**Brano fornito**
#####
“Letizia Battaglia sono io”

Si è conclusa la mostra a Genova, inaugurata lo scorso aprile

di Elisa Heusch

©QUARTO OCCHIO -Si è conclusa la mostra a Genova, inaugurata lo scorso aprile

La tematica di questo mese di novembre de La Redazione Online è il passato, inteso come “scrigno” di valori e di ricordi che compongono la nostra esistenza, testimoniando da dove proveniamo, per farci acquisire consapevolezza di come proseguire e di dove vogliamo arrivare.

Riallacciandomi a questo importante tema vi voglio raccontare della straordinaria Letizia Battaglia – fotoreporter, editrice, ambientalista ed attivista per i diritti civili – e della mostra fotografica che le è stata dedicata nelle sale del sottoporticato di Palazzo Ducale a Genova, conclusasi pochi giorni fa.
#####
**Record archiviati**
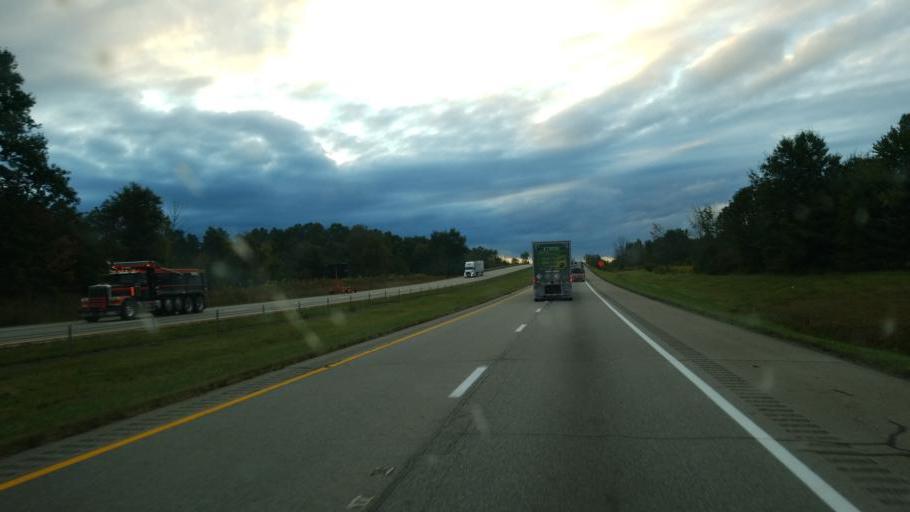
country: US
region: Ohio
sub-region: Mahoning County
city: Craig Beach
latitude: 41.1030
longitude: -81.0291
#####
**Consegna 1**
Riscrivi il brano partendo da "La tematica di" e proseguendo fino a "dove vogliamo arrivare.", sostituendo "novembre" con "dicembre".
**Consegna 2**
Trascrivi parola per parola tutte le righe dei record, lasciando fuori le immagini.
Il brano e i record sono materiali distinti, senza legame tra loro.

**Soluzione esercizio 1**
La tematica di questo mese di dicembre de La Redazione Online è il passato, inteso come “scrigno” di valori e di ricordi che compongono la nostra esistenza, testimoniando da dove proveniamo, per farci acquisire consapevolezza di come proseguire e di dove vogliamo arrivare.

**Soluzione esercizio 2**
country: US
region: Ohio
sub-region: Mahoning County
city: Craig Beach
latitude: 41.1030
longitude: -81.0291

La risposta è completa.